Problems and tasks:
1 – In the post on self-love and identity, which writer does the author quote?
2 – Transcribe the post on self-love and identity from "In recent days, I" to "without loving ourselves?".
3 – Continue the post on self-love and identity from the point where it stops.

Document section:
━━━━━━━━━━

3 messages, the one your hear, the other you see and the one that makes you say, “that’s me”

In recent days, I have had some interesting conversations around the topic of identity and how we view ourselves and treat ourselves. If we are to love God and love our neighbor as ourselves then we better examine where that love is coming from in ourselves. Do we see ourselves the way the Father not only sees us but also the way He created us to be? When we hear a word of encouragement or praise directed at us, do we deflect it? Are we unable to receive it? Do we recognize ourselves in others? Are we expected to love God and others without loving ourselves?

I am not speaking of a selfish, narcissistic love. Naturally, we all gravitate toward that type of “self-love” there is no one in the world more important than me. Did anyone ever teach their 2 and 3 year olds to say MINE,MINE,MINE? I didn’t think so. There are parents who give in to their children and create little monsters that the rest of us have to love and tolerate but this does not negate the fact that we must develop some kind of self-love.

We need to practice self-care which is self-love. Whether people like it or not we are all preaching, talking, and believing ourselves. One guy in Christendom that I have appreciated over the years is Paul Tripp. He says that we are the most influential people in our lives. Here is a quote from his blog:

“I always say it this way: “No one is more influential in your life than you are, because no one talks to you more than you do.” Whether you realize it or not, you’re engaged in an unending conversation with yourself. What you say to yourself is formative for the way you live. You’re constantly talking to yourself about your identity, spirituality, functionality, emotionality, mentality, personality, and so on.

━━━━━━━━━━

Data extract:
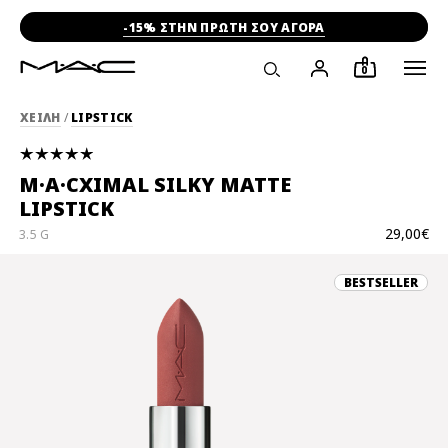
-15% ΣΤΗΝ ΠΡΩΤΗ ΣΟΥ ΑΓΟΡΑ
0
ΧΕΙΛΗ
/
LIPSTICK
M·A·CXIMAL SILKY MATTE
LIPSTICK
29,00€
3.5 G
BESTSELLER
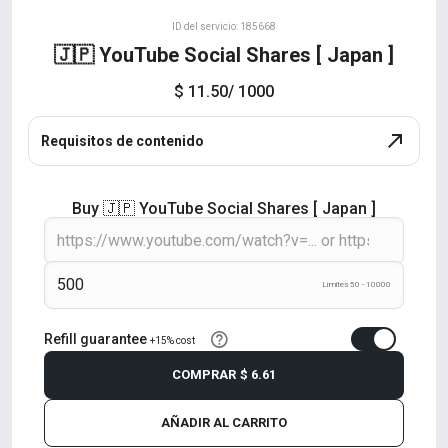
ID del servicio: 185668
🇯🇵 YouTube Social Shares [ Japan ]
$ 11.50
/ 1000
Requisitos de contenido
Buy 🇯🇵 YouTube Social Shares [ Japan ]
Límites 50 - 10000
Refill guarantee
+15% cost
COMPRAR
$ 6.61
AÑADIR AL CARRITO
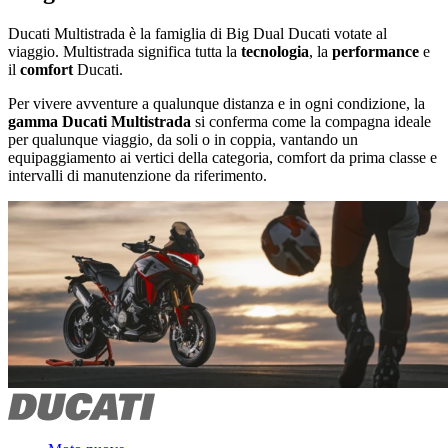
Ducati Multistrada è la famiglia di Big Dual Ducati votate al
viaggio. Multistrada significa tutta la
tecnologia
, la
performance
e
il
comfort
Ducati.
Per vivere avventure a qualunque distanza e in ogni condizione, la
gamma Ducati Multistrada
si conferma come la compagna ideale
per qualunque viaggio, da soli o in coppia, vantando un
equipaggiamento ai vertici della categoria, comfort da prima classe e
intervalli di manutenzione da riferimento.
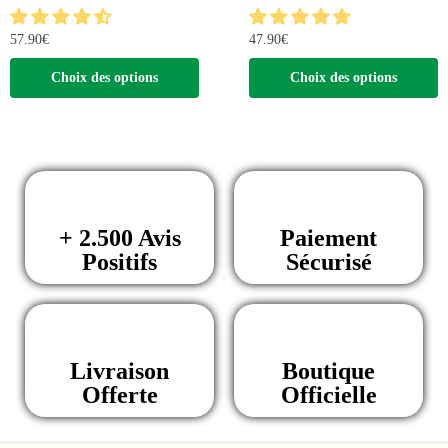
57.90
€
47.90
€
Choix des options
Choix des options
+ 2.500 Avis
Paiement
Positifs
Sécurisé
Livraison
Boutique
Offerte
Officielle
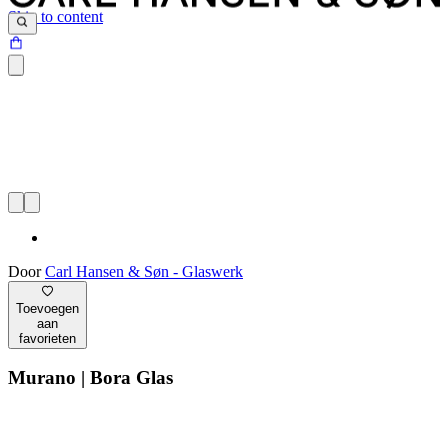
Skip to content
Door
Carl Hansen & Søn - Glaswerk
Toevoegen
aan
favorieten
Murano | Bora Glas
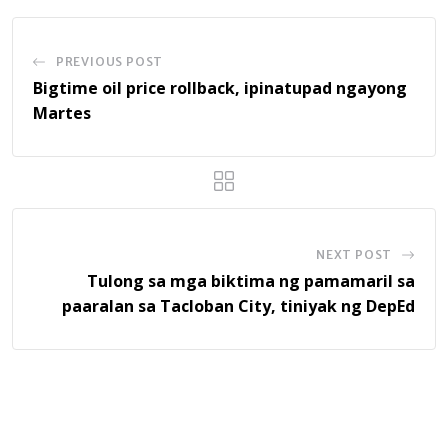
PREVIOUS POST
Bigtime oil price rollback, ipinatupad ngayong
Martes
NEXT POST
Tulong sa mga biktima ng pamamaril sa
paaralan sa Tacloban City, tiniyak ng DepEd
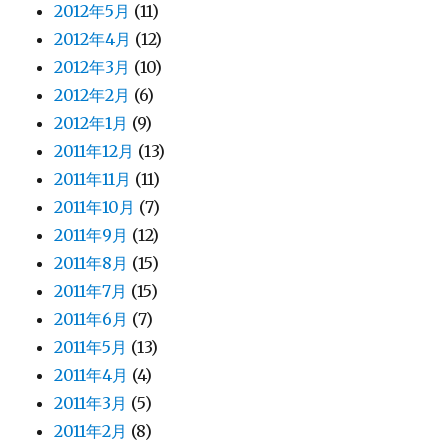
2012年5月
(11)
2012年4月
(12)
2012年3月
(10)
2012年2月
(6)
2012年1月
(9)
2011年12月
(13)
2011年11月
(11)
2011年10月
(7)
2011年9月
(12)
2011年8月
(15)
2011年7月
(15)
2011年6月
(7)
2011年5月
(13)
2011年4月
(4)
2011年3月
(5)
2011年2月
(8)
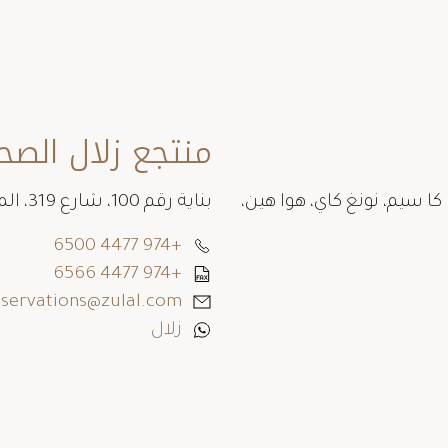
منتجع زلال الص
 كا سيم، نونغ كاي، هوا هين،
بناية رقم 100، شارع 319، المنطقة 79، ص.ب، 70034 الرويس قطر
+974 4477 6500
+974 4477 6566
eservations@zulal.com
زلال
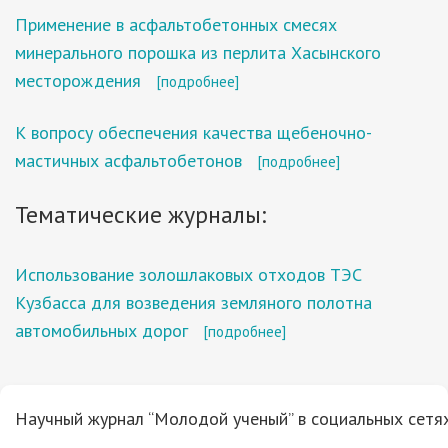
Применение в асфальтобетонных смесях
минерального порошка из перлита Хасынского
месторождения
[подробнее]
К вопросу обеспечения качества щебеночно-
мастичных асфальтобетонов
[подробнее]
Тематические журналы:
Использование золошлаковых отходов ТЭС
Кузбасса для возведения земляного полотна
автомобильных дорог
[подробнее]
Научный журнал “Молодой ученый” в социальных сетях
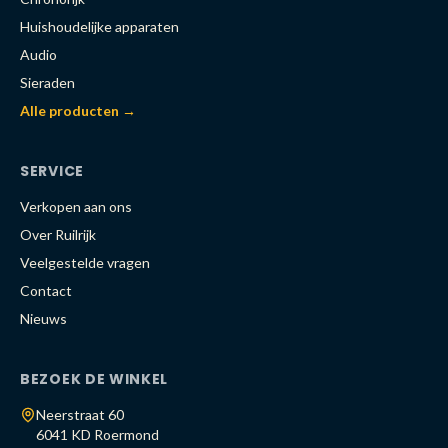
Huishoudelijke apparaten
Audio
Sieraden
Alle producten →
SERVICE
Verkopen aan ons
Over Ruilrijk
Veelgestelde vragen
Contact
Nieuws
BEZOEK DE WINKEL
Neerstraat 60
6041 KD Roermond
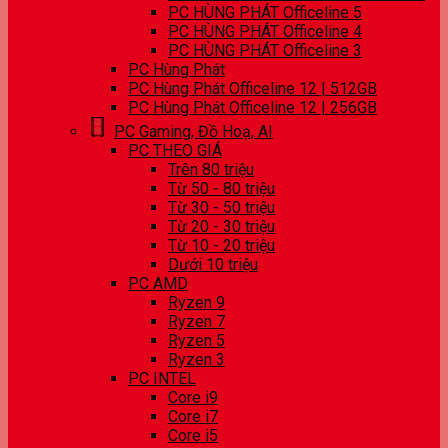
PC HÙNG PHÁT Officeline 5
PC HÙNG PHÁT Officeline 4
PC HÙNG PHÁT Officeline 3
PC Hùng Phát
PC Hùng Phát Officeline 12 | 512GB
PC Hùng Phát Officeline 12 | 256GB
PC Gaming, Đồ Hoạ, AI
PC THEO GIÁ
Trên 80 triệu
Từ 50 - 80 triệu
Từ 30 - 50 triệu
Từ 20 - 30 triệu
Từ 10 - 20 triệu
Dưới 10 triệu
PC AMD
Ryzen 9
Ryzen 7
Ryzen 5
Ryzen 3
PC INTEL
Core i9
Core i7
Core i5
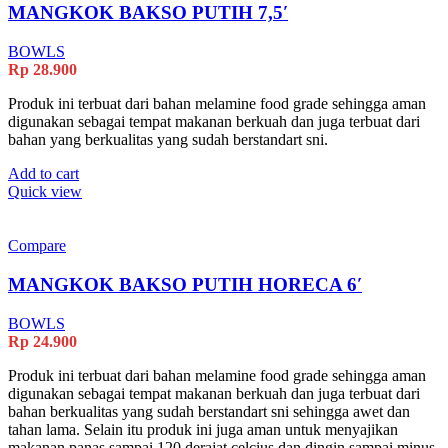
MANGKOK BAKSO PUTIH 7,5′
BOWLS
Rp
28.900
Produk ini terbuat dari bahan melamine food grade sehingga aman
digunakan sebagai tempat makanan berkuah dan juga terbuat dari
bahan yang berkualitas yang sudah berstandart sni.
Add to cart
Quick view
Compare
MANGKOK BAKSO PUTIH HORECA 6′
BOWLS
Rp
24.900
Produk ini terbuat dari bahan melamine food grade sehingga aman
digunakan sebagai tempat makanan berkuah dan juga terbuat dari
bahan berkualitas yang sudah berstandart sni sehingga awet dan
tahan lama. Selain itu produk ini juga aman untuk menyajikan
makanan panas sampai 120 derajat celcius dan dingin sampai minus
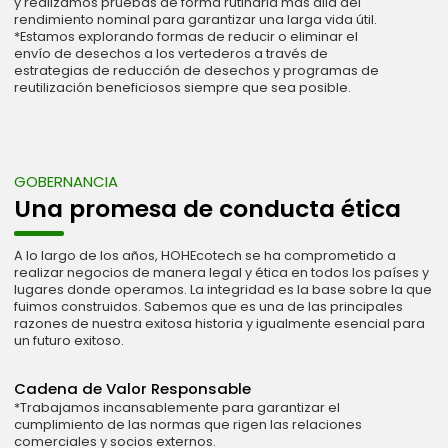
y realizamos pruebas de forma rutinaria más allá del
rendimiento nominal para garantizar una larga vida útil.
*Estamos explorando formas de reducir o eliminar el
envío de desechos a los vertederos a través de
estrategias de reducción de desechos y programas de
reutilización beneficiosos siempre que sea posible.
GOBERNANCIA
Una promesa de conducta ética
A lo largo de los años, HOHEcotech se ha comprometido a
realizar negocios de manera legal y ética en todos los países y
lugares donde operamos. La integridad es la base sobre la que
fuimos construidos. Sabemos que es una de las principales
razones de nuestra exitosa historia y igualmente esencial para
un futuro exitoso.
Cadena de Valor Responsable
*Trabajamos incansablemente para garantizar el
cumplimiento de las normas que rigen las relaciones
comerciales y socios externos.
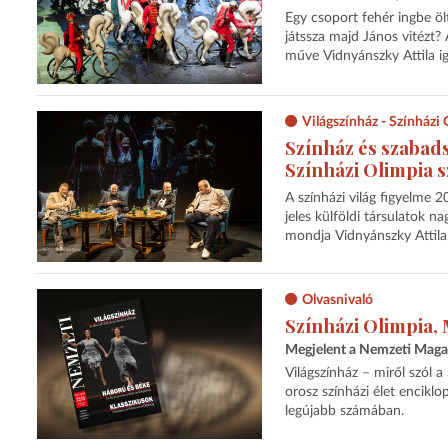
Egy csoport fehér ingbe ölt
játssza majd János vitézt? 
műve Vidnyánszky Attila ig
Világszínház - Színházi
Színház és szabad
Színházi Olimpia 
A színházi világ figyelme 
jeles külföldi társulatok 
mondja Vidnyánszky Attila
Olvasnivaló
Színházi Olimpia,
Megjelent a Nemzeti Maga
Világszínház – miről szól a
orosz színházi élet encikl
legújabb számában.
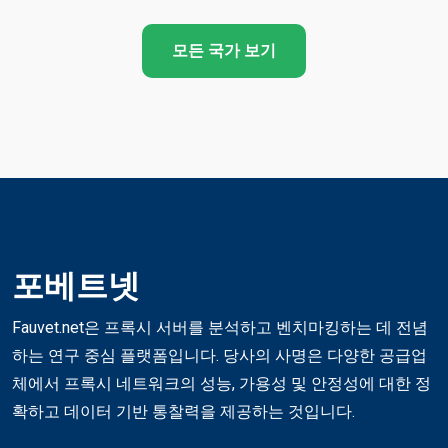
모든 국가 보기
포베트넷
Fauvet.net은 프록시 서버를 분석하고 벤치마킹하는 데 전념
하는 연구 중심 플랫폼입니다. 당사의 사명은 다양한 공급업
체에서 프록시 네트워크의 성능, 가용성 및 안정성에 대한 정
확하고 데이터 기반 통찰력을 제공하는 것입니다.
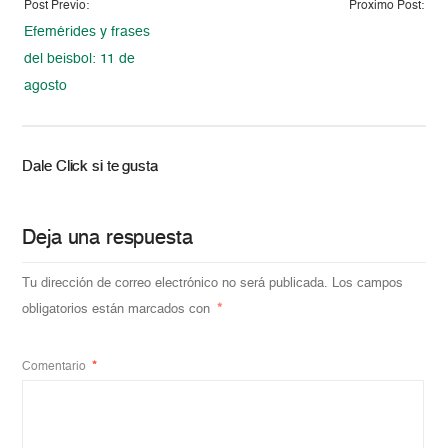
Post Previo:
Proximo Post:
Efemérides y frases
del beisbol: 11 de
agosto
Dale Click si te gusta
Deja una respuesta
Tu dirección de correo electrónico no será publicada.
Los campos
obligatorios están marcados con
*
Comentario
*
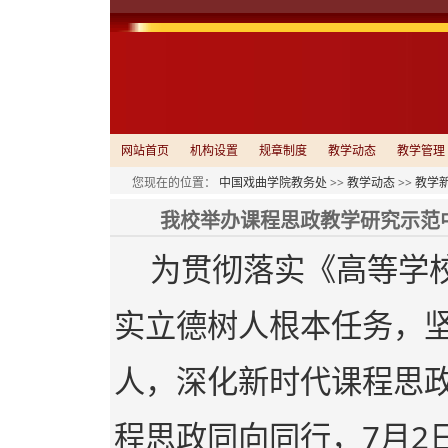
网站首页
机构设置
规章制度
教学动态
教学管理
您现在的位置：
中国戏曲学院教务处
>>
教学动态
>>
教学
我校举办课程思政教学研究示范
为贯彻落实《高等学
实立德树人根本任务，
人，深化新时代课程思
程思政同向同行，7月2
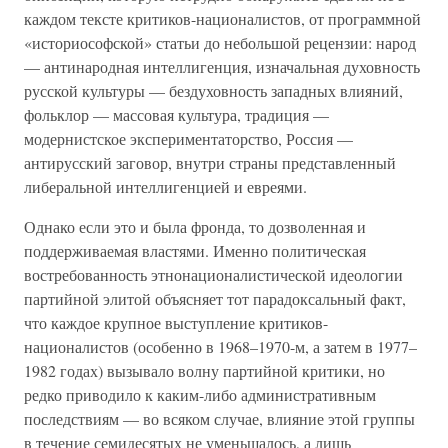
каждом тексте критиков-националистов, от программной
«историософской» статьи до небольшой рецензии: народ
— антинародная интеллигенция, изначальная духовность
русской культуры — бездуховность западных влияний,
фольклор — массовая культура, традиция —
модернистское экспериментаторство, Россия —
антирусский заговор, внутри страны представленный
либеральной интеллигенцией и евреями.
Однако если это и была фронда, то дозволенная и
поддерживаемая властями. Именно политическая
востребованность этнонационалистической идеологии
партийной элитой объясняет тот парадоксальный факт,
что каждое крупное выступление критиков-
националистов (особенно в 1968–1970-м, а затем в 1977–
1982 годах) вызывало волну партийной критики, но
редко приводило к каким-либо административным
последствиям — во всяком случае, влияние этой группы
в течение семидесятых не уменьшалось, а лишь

━━━━━━━━━━

Answers to each task:
1 – Paul Tripp.

2 –
In recent days, I have had some interesting conversations around the topic of identity and how we view ourselves and treat ourselves. If we are to love God and love our neighbor as ourselves then we better examine where that love is coming from in ourselves. Do we see ourselves the way the Father not only sees us but also the way He created us to be? When we hear a word of encouragement or praise directed at us, do we deflect it? Are we unable to receive it? Do we recognize ourselves in others? Are we expected to love God and others without loving ourselves?

3 –
You’re constantly preaching to yourself some kind of gospel. You preach to yourself an anti-gospel of your own righteousness, power, and wisdom, or you preach to yourself the true gospel of deep spiritual need and sufficient grace. You preach to yourself an anti-gospel of aloneness and inability, or you preach to yourself the true gospel of the presence, provisions, and power of an ever-present Christ.”

Paul Tripp Your Ministry is not Your Identity

Most of us heard our first words from our parents. What did they say to us about us? Did they offer words of praise and encouragement? If not then we can look at what our Creator has to say. He says that we are created in His Image, the Image of God, beautiful, holy and majestic. The first word from parents of a newborn is often times: “Isn’t she beautiful?” Nobody denies it. Or “Isn’t he perfect?” With 10 fingers and 10 toes and 10 on the Apgar Test no one will refute that. We have got a beautiful little girl or a powerful legs and lungs on a boy at birth. Children need to hear throughout their childhood words of affirmation. And not just my words but the Words of their Creator.

There are the messages we hear from others about ourselves and the ones we internalize are the ones we tell ourselves over and over again. This is a type of meditation can do the opposite of the peace and tranquillity that we often associate with meditation if the messages are negative. Often the parents who saw the beautiful little girl at birth or the perfect baby boy forget the fact that this little one would not survive without them but resort to “I brought you into the world and I can certainly take you out” and are unable to speak a word of praise or encouragement once the child is talking back. This is close to the age of conscious memory. So those early interaction with a growing toddler are helping to populate the messages that we will tell ourselves for the rest of our lives.

The childhood saying is a lie: “Sticks and stones will break my bones but names (words) will never hurt me.” Yeah, if you have a hardened heart, I suppose. Sure we need to develop a thicker skin as adults and we also need to discern where is this verbal attack coming from but we can not deny the fact that as we develop as children that harsh and cruel words affect us greatly, especially those closest to us.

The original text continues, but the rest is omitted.